***** DATA RECORDS

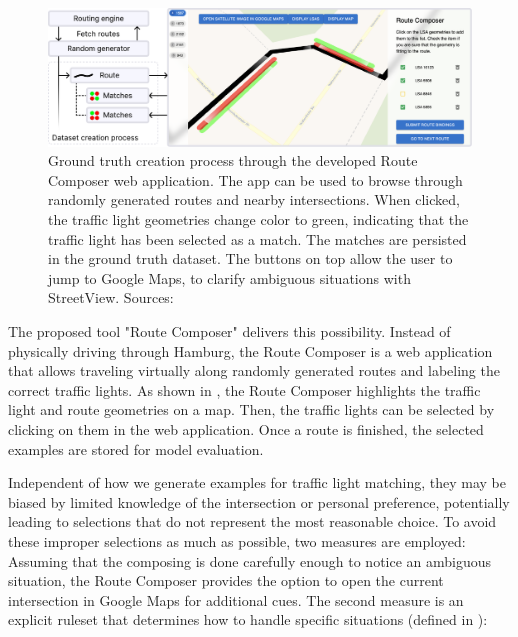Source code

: \begin{figure}[t]
\centering
\includegraphics[width=\linewidth]{images/sg-selection-ground-truth.pdf}
\caption{Ground truth creation process through the developed Route Composer web application. The app can be used to browse through randomly generated routes and nearby intersections. When clicked, the traffic light geometries change color to green, indicating that the traffic light has been selected as a match. The matches are persisted in the ground truth dataset. The buttons on top allow the user to jump to Google Maps, to clarify ambiguous situations with StreetView. Sources: \cite{matthes2022matching, matthes2023geo}}
\label{fig:sg-selection-ground-truth}
\end{figure}

The proposed tool "Route Composer" delivers this possibility. Instead of physically driving through Hamburg, the Route Composer is a web application that allows traveling virtually along randomly generated routes and labeling the correct traffic lights. As shown in , the Route Composer highlights the traffic light and route geometries on a map. Then, the traffic lights can be selected by clicking on them in the web application. Once a route is finished, the selected examples are stored for model evaluation.

Independent of how we generate examples for traffic light matching, they may be biased by limited knowledge of the intersection or personal preference, potentially leading to selections that do not represent the most reasonable choice. To avoid these improper selections as much as possible, two measures are employed: Assuming that the composing is done carefully enough to notice an ambiguous situation, the Route Composer provides the option to open the current intersection in Google Maps for additional cues. The second measure is an explicit ruleset that determines how to handle specific situations (defined in \cite{matthes2023geo}):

**********

Pictures stay out of the copy, while everything else in the records above goes in exactly as written.

EXPECTED ANSWER |
Source code

: \begin{figure}[t]
\centering
\includegraphics[width=\linewidth]{images/sg-selection-ground-truth.pdf}
\caption{Ground truth creation process through the developed Route Composer web application. The app can be used to browse through randomly generated routes and nearby intersections. When clicked, the traffic light geometries change color to green, indicating that the traffic light has been selected as a match. The matches are persisted in the ground truth dataset. The buttons on top allow the user to jump to Google Maps, to clarify ambiguous situations with StreetView. Sources: \cite{matthes2022matching, matthes2023geo}}
\label{fig:sg-selection-ground-truth}
\end{figure}

The proposed tool "Route Composer" delivers this possibility. Instead of physically driving through Hamburg, the Route Composer is a web application that allows traveling virtually along randomly generated routes and labeling the correct traffic lights. As shown in , the Route Composer highlights the traffic light and route geometries on a map. Then, the traffic lights can be selected by clicking on them in the web application. Once a route is finished, the selected examples are stored for model evaluation.

Independent of how we generate examples for traffic light matching, they may be biased by limited knowledge of the intersection or personal preference, potentially leading to selections that do not represent the most reasonable choice. To avoid these improper selections as much as possible, two measures are employed: Assuming that the composing is done carefully enough to notice an ambiguous situation, the Route Composer provides the option to open the current intersection in Google Maps for additional cues. The second measure is an explicit ruleset that determines how to handle specific situations (defined in \cite{matthes2023geo}):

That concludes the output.